Page images and extracted text:
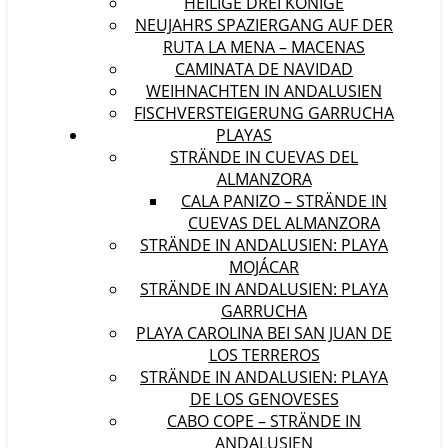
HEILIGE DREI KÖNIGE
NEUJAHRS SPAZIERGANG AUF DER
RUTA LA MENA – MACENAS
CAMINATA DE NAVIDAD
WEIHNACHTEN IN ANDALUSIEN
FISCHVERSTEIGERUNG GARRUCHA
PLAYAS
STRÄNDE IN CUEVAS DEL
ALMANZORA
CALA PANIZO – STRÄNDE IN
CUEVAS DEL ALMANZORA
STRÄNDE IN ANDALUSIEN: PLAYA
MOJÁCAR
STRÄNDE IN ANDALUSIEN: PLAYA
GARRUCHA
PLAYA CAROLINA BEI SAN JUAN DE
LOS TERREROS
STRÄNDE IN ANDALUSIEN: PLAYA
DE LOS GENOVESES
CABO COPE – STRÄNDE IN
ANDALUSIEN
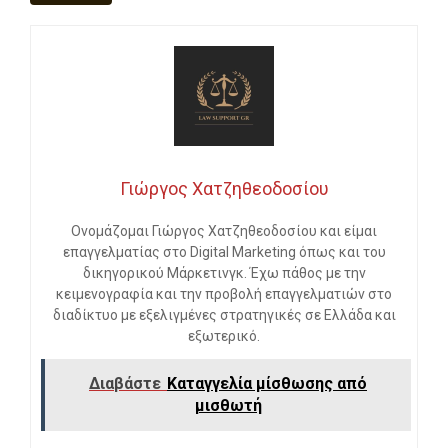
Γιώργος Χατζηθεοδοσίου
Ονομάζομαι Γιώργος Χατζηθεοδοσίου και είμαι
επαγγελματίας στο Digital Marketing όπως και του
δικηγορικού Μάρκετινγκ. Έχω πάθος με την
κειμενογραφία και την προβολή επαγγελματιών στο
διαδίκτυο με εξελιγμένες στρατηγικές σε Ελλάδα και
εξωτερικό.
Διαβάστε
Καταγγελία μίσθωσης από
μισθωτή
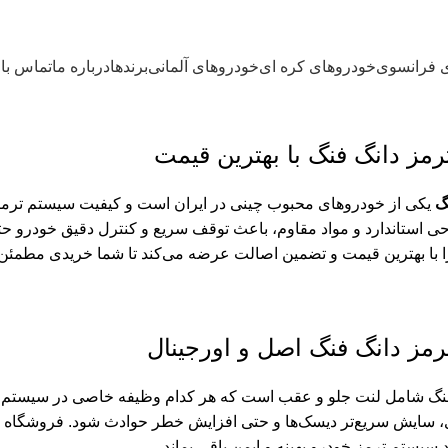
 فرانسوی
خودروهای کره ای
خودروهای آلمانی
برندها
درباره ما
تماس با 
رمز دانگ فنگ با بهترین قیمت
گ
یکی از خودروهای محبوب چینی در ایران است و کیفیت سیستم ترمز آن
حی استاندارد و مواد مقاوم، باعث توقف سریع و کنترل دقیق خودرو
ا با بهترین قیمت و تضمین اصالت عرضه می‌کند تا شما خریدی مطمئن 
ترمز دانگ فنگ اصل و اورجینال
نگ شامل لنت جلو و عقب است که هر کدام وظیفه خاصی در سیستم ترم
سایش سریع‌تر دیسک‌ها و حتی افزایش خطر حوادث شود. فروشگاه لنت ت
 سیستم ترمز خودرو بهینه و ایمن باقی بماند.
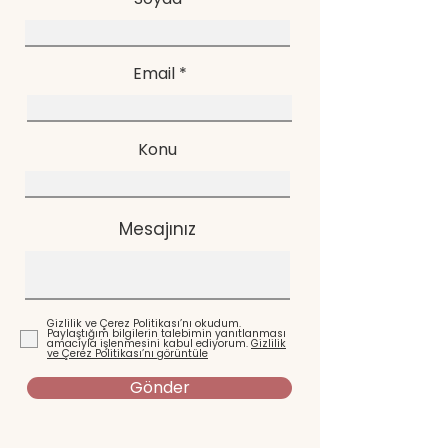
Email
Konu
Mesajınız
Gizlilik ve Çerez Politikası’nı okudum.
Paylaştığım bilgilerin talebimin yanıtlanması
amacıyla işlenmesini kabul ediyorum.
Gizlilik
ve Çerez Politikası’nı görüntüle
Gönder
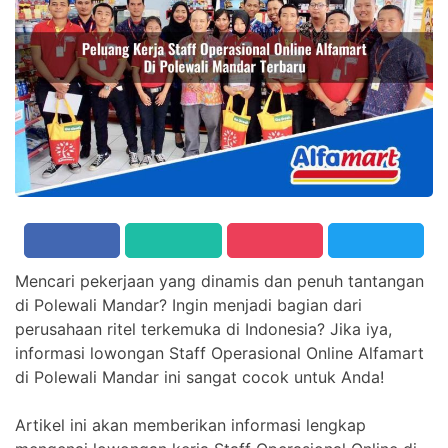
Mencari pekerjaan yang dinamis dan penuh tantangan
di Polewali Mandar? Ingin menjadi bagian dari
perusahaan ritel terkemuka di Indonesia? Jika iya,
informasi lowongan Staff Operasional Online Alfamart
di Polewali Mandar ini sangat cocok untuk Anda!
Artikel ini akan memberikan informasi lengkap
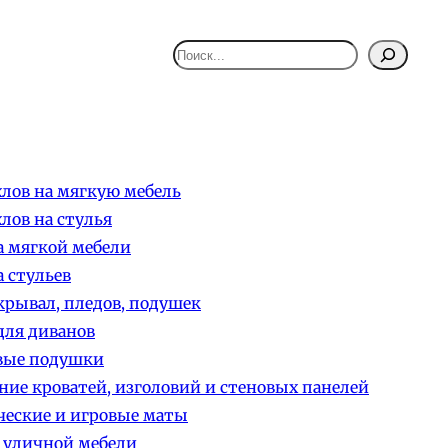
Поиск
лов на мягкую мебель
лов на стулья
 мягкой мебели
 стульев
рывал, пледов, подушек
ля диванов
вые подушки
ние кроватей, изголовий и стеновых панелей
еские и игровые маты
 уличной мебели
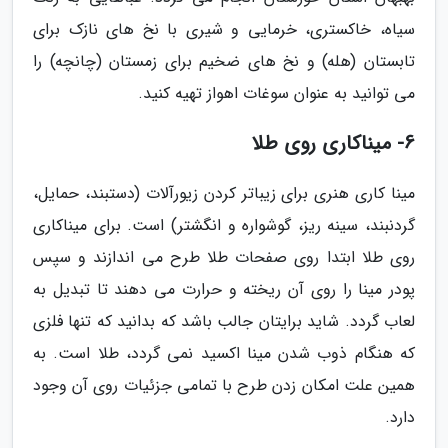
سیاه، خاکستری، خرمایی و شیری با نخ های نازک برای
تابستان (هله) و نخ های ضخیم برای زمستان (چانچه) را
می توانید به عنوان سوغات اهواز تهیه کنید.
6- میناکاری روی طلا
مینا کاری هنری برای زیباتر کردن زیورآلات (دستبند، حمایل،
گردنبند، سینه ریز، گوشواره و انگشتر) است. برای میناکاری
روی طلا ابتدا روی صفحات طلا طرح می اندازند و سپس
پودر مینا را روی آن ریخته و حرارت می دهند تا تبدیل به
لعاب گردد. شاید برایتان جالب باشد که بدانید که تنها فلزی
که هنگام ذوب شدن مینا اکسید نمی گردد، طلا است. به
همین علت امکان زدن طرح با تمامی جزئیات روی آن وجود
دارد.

__The task__
Print only the lines running from the one containing "ние кроватей, изголовий и стеновых панелей" to the end of the data above, exactly; include no pictures.

__Result__
ние кроватей, изголовий и стеновых панелей
еские и игровые маты
 уличной мебели
سیاه، خاکستری، خرمایی و شیری با نخ های نازک برای
تابستان (هله) و نخ های ضخیم برای زمستان (چانچه) را
می توانید به عنوان سوغات اهواز تهیه کنید.
6- میناکاری روی طلا
مینا کاری هنری برای زیباتر کردن زیورآلات (دستبند، حمایل،
گردنبند، سینه ریز، گوشواره و انگشتر) است. برای میناکاری
روی طلا ابتدا روی صفحات طلا طرح می اندازند و سپس
پودر مینا را روی آن ریخته و حرارت می دهند تا تبدیل به
لعاب گردد. شاید برایتان جالب باشد که بدانید که تنها فلزی
که هنگام ذوب شدن مینا اکسید نمی گردد، طلا است. به
همین علت امکان زدن طرح با تمامی جزئیات روی آن وجود
دارد.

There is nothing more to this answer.